■ **Aim of the task**: When a line of the material has the word "GenerationSoftware" in it, copy that line.

■ **Working data**:
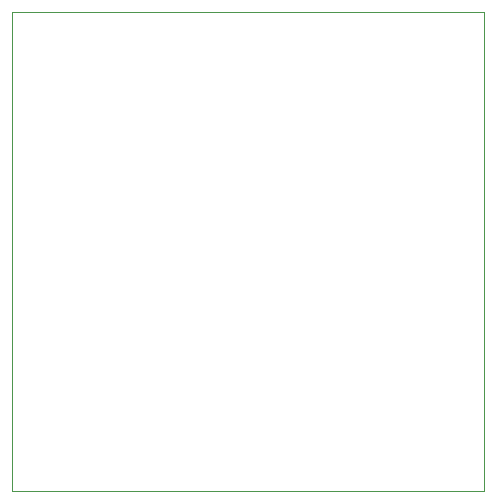
<source format=gko>
G04*
G04 #@! TF.GenerationSoftware,Altium Limited,Altium Designer,24.4.1 (13)*
G04*
G04 Layer_Color=16711935*
%FSLAX25Y25*%
%MOIN*%
G70*
G04*
G04 #@! TF.SameCoordinates,8584FE8A-8FE8-497F-BE15-97A27C2B3E29*
G04*
G04*
G04 #@! TF.FilePolarity,Positive*
G04*
G01*
G75*
%ADD48C,0.00100*%
D48*
X0Y0D02*
X157500D01*
Y159500D01*
X0D02*
X157500D01*
X0Y0D02*
Y159500D01*
M02*

</source>
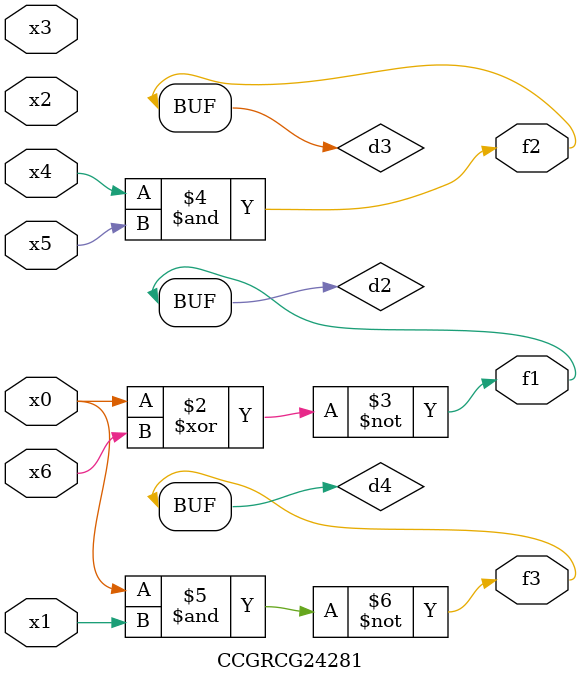
<source format=v>
module CCGRCG24281(
	input x0, x1, x2, x3, x4, x5, x6,
	output f1, f2, f3
);

	wire d1, d2, d3, d4;

	nor (d1, x0);
	xnor (d2, x0, x6);
	and (d3, x4, x5);
	nand (d4, x0, x1);
	assign f1 = d2;
	assign f2 = d3;
	assign f3 = d4;
endmodule

</source>
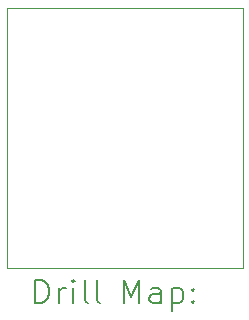
<source format=gbr>
%TF.GenerationSoftware,KiCad,Pcbnew,(7.0.0)*%
%TF.CreationDate,2023-03-10T18:15:09+01:00*%
%TF.ProjectId,CapacitorBox0402,43617061-6369-4746-9f72-426f78303430,rev?*%
%TF.SameCoordinates,Original*%
%TF.FileFunction,Drillmap*%
%TF.FilePolarity,Positive*%
%FSLAX45Y45*%
G04 Gerber Fmt 4.5, Leading zero omitted, Abs format (unit mm)*
G04 Created by KiCad (PCBNEW (7.0.0)) date 2023-03-10 18:15:09*
%MOMM*%
%LPD*%
G01*
G04 APERTURE LIST*
%ADD10C,0.100000*%
%ADD11C,0.200000*%
G04 APERTURE END LIST*
D10*
X10100000Y-10000000D02*
X12100000Y-10000000D01*
X12100000Y-10000000D02*
X12100000Y-12200000D01*
X12100000Y-12200000D02*
X10100000Y-12200000D01*
X10100000Y-10000000D02*
X10100000Y-12200000D01*
D11*
X10342619Y-12498476D02*
X10342619Y-12298476D01*
X10342619Y-12298476D02*
X10390238Y-12298476D01*
X10390238Y-12298476D02*
X10418810Y-12308000D01*
X10418810Y-12308000D02*
X10437857Y-12327048D01*
X10437857Y-12327048D02*
X10447381Y-12346095D01*
X10447381Y-12346095D02*
X10456905Y-12384190D01*
X10456905Y-12384190D02*
X10456905Y-12412762D01*
X10456905Y-12412762D02*
X10447381Y-12450857D01*
X10447381Y-12450857D02*
X10437857Y-12469905D01*
X10437857Y-12469905D02*
X10418810Y-12488952D01*
X10418810Y-12488952D02*
X10390238Y-12498476D01*
X10390238Y-12498476D02*
X10342619Y-12498476D01*
X10542619Y-12498476D02*
X10542619Y-12365143D01*
X10542619Y-12403238D02*
X10552143Y-12384190D01*
X10552143Y-12384190D02*
X10561667Y-12374667D01*
X10561667Y-12374667D02*
X10580714Y-12365143D01*
X10580714Y-12365143D02*
X10599762Y-12365143D01*
X10666429Y-12498476D02*
X10666429Y-12365143D01*
X10666429Y-12298476D02*
X10656905Y-12308000D01*
X10656905Y-12308000D02*
X10666429Y-12317524D01*
X10666429Y-12317524D02*
X10675952Y-12308000D01*
X10675952Y-12308000D02*
X10666429Y-12298476D01*
X10666429Y-12298476D02*
X10666429Y-12317524D01*
X10790238Y-12498476D02*
X10771190Y-12488952D01*
X10771190Y-12488952D02*
X10761667Y-12469905D01*
X10761667Y-12469905D02*
X10761667Y-12298476D01*
X10895000Y-12498476D02*
X10875952Y-12488952D01*
X10875952Y-12488952D02*
X10866429Y-12469905D01*
X10866429Y-12469905D02*
X10866429Y-12298476D01*
X11091190Y-12498476D02*
X11091190Y-12298476D01*
X11091190Y-12298476D02*
X11157857Y-12441333D01*
X11157857Y-12441333D02*
X11224524Y-12298476D01*
X11224524Y-12298476D02*
X11224524Y-12498476D01*
X11405476Y-12498476D02*
X11405476Y-12393714D01*
X11405476Y-12393714D02*
X11395952Y-12374667D01*
X11395952Y-12374667D02*
X11376905Y-12365143D01*
X11376905Y-12365143D02*
X11338809Y-12365143D01*
X11338809Y-12365143D02*
X11319762Y-12374667D01*
X11405476Y-12488952D02*
X11386428Y-12498476D01*
X11386428Y-12498476D02*
X11338809Y-12498476D01*
X11338809Y-12498476D02*
X11319762Y-12488952D01*
X11319762Y-12488952D02*
X11310238Y-12469905D01*
X11310238Y-12469905D02*
X11310238Y-12450857D01*
X11310238Y-12450857D02*
X11319762Y-12431809D01*
X11319762Y-12431809D02*
X11338809Y-12422286D01*
X11338809Y-12422286D02*
X11386428Y-12422286D01*
X11386428Y-12422286D02*
X11405476Y-12412762D01*
X11500714Y-12365143D02*
X11500714Y-12565143D01*
X11500714Y-12374667D02*
X11519762Y-12365143D01*
X11519762Y-12365143D02*
X11557857Y-12365143D01*
X11557857Y-12365143D02*
X11576905Y-12374667D01*
X11576905Y-12374667D02*
X11586428Y-12384190D01*
X11586428Y-12384190D02*
X11595952Y-12403238D01*
X11595952Y-12403238D02*
X11595952Y-12460381D01*
X11595952Y-12460381D02*
X11586428Y-12479428D01*
X11586428Y-12479428D02*
X11576905Y-12488952D01*
X11576905Y-12488952D02*
X11557857Y-12498476D01*
X11557857Y-12498476D02*
X11519762Y-12498476D01*
X11519762Y-12498476D02*
X11500714Y-12488952D01*
X11681667Y-12479428D02*
X11691190Y-12488952D01*
X11691190Y-12488952D02*
X11681667Y-12498476D01*
X11681667Y-12498476D02*
X11672143Y-12488952D01*
X11672143Y-12488952D02*
X11681667Y-12479428D01*
X11681667Y-12479428D02*
X11681667Y-12498476D01*
X11681667Y-12374667D02*
X11691190Y-12384190D01*
X11691190Y-12384190D02*
X11681667Y-12393714D01*
X11681667Y-12393714D02*
X11672143Y-12384190D01*
X11672143Y-12384190D02*
X11681667Y-12374667D01*
X11681667Y-12374667D02*
X11681667Y-12393714D01*
M02*

</source>
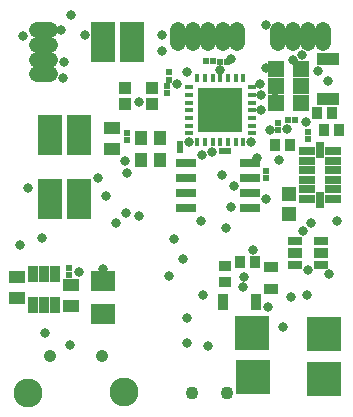
<source format=gts>
G75*
%MOIN*%
%OFA0B0*%
%FSLAX24Y24*%
%IPPOS*%
%LPD*%
%AMOC8*
5,1,8,0,0,1.08239X$1,22.5*
%
%ADD10R,0.0842X0.1376*%
%ADD11R,0.1167X0.1166*%
%ADD12R,0.0279X0.0143*%
%ADD13R,0.0143X0.0279*%
%ADD14R,0.0279X0.0143*%
%ADD15R,0.1464X0.1464*%
%ADD16R,0.0198X0.0198*%
%ADD17R,0.0552X0.0552*%
%ADD18R,0.0356X0.0434*%
%ADD19R,0.0789X0.0710*%
%ADD20R,0.0552X0.0395*%
%ADD21R,0.0434X0.0474*%
%ADD22R,0.0324X0.0560*%
%ADD23R,0.0749X0.0395*%
%ADD24R,0.0552X0.0277*%
%ADD25R,0.0277X0.0552*%
%ADD26R,0.0474X0.0513*%
%ADD27C,0.0434*%
%ADD28R,0.0690X0.0316*%
%ADD29C,0.0517*%
%ADD30R,0.0434X0.0395*%
%ADD31R,0.0210X0.0222*%
%ADD32R,0.0222X0.0210*%
%ADD33R,0.0434X0.0356*%
%ADD34C,0.0966*%
%ADD35C,0.0415*%
%ADD36R,0.0360X0.0580*%
%ADD37R,0.0480X0.0360*%
%ADD38R,0.0513X0.0316*%
%ADD39R,0.0513X0.0356*%
%ADD40C,0.0320*%
%ADD41C,0.0330*%
D10*
X002506Y007993D03*
X003479Y007990D03*
X003477Y010138D03*
X002497Y010135D03*
X004261Y013232D03*
X005236Y013230D03*
D11*
X009248Y003529D03*
X009258Y002049D03*
X011648Y001979D03*
X011648Y003499D03*
D12*
X007118Y010178D03*
X007118Y010434D03*
X007118Y010689D03*
X007118Y010945D03*
X007118Y011201D03*
X007118Y011457D03*
X007118Y011713D03*
D13*
X007414Y012009D03*
X007670Y012009D03*
X007926Y012009D03*
X008182Y012009D03*
X008438Y012009D03*
X008693Y012009D03*
X008949Y012009D03*
X008949Y009882D03*
X008693Y009882D03*
X008438Y009882D03*
X008182Y009882D03*
X007926Y009882D03*
X007670Y009882D03*
X007414Y009882D03*
D14*
X009245Y010178D03*
X009245Y010434D03*
X009245Y010689D03*
X009245Y010945D03*
X009245Y011201D03*
X009245Y011457D03*
X009245Y011713D03*
D15*
X008182Y010945D03*
D16*
X008171Y012542D03*
X007935Y012587D03*
X007699Y012587D03*
X008407Y012542D03*
X006474Y012209D03*
X006474Y011972D03*
X006411Y011766D03*
X006411Y011530D03*
X009712Y008920D03*
X009712Y008684D03*
X010418Y010609D03*
X010654Y010609D03*
X003129Y005680D03*
X003129Y005444D03*
D17*
X010048Y011181D03*
X010049Y011749D03*
X010047Y012318D03*
X010874Y012318D03*
X010876Y011749D03*
X010874Y011181D03*
D18*
X011386Y010859D03*
X011898Y010859D03*
X012137Y010291D03*
X011625Y010291D03*
X010497Y009776D03*
X009985Y009776D03*
X009337Y005888D03*
X008825Y005888D03*
D19*
X004265Y005251D03*
X004265Y004148D03*
D20*
X003194Y004411D03*
X003194Y005120D03*
X001390Y005386D03*
X001390Y004677D03*
X004567Y009647D03*
X004567Y010355D03*
D21*
X005543Y010029D03*
X006153Y010029D03*
X006153Y009301D03*
X005543Y009301D03*
D22*
X002673Y005494D03*
X002299Y005494D03*
X001925Y005494D03*
X001925Y004470D03*
X002299Y004470D03*
X002673Y004470D03*
D23*
X011754Y011314D03*
X011754Y012652D03*
D24*
X011936Y009577D03*
X011936Y009262D03*
X011936Y008947D03*
X011936Y008632D03*
X011936Y008317D03*
X011936Y008002D03*
X011070Y008002D03*
X011070Y008317D03*
X011070Y008632D03*
X011070Y008947D03*
X011070Y009262D03*
X011070Y009577D03*
D25*
X011503Y009616D03*
X011503Y007963D03*
D26*
X010451Y008149D03*
X010451Y007480D03*
D27*
X008409Y001527D03*
X007227Y001527D03*
D28*
X007033Y007683D03*
X007033Y008183D03*
X007033Y008683D03*
X007033Y009183D03*
X009159Y009183D03*
X009159Y008683D03*
X009159Y008183D03*
X009159Y007683D03*
D29*
X008745Y013183D02*
X008745Y013619D01*
X008253Y013619D02*
X008253Y013183D01*
X007761Y013183D02*
X007761Y013619D01*
X007269Y013619D02*
X007269Y013183D01*
X006777Y013183D02*
X006777Y013619D01*
X010111Y013619D02*
X010111Y013183D01*
X010603Y013183D02*
X010603Y013619D01*
X011095Y013619D02*
X011095Y013183D01*
X011587Y013183D02*
X011587Y013619D01*
X002501Y013622D02*
X002064Y013622D01*
X002064Y013130D02*
X002501Y013130D01*
X002501Y012638D02*
X002064Y012638D01*
X002064Y012146D02*
X002501Y012146D01*
D30*
X005006Y011696D03*
X005006Y011144D03*
X005912Y011144D03*
X005912Y011696D03*
D31*
X005074Y010179D03*
X005074Y009958D03*
X006841Y009840D03*
X006841Y009620D03*
X010095Y010296D03*
X010095Y010516D03*
X011099Y010223D03*
X011099Y010003D03*
D32*
X008443Y009605D03*
X008223Y009605D03*
D33*
X008321Y005744D03*
X008321Y005232D03*
D34*
X001752Y001538D03*
X004970Y001542D03*
D35*
X004237Y002768D03*
X002485Y002768D03*
D36*
X008281Y004558D03*
X009381Y004558D03*
D37*
X009871Y004993D03*
X009871Y005723D03*
D38*
X010658Y005794D03*
X010658Y006582D03*
X011524Y006582D03*
X011524Y005794D03*
D39*
X011524Y006188D03*
X010658Y006188D03*
D40*
X010931Y006928D03*
X011191Y007198D03*
X012081Y007258D03*
X011811Y005488D03*
X009281Y006288D03*
X008541Y007728D03*
X008649Y008426D03*
X008222Y008780D03*
X007909Y009551D03*
X007575Y009449D03*
X007141Y009888D03*
X005477Y011240D03*
X006729Y011823D03*
X007082Y012214D03*
X006237Y012935D03*
X006237Y013466D03*
X005166Y013296D03*
X004273Y013247D03*
X003655Y013441D03*
X002871Y013638D03*
X003205Y014126D03*
X002951Y012548D03*
X002941Y012008D03*
X001591Y013438D03*
X003457Y010102D03*
X004112Y008674D03*
X004371Y008097D03*
X005037Y007538D03*
X004701Y007191D03*
X005472Y007437D03*
X006644Y006654D03*
X006922Y005992D03*
X007550Y007255D03*
X009694Y007997D03*
X009405Y009355D03*
X009191Y009888D03*
X009819Y010280D03*
X010392Y010324D03*
X011034Y010567D03*
X009994Y011584D03*
X009521Y011458D03*
X009501Y011808D03*
X009687Y012353D03*
X010602Y012638D03*
X010889Y012805D03*
X011431Y012258D03*
X011751Y011928D03*
X009701Y013788D03*
X008545Y012656D03*
X008182Y012278D03*
X008241Y013413D03*
X009544Y010945D03*
X005071Y008858D03*
X005008Y009268D03*
X003680Y007900D03*
X002229Y006694D03*
X001488Y006447D03*
X001780Y008362D03*
X004254Y005659D03*
X003171Y003128D03*
D41*
X002331Y003538D03*
X003481Y005568D03*
X006451Y005438D03*
X007611Y004798D03*
X007051Y004008D03*
X007051Y003188D03*
X007761Y003088D03*
X008946Y005058D03*
X008981Y005398D03*
X009761Y004398D03*
X010251Y003728D03*
X010531Y004728D03*
X011051Y004798D03*
X011101Y005618D03*
X008371Y007038D03*
X010131Y009278D03*
M02*

</source>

■ **Exercise output**:
G04 #@! TF.GenerationSoftware,Altium Limited,Altium Designer,24.4.1 (13)*
%TF.GenerationSoftware,KiCad,Pcbnew,(7.0.0)*%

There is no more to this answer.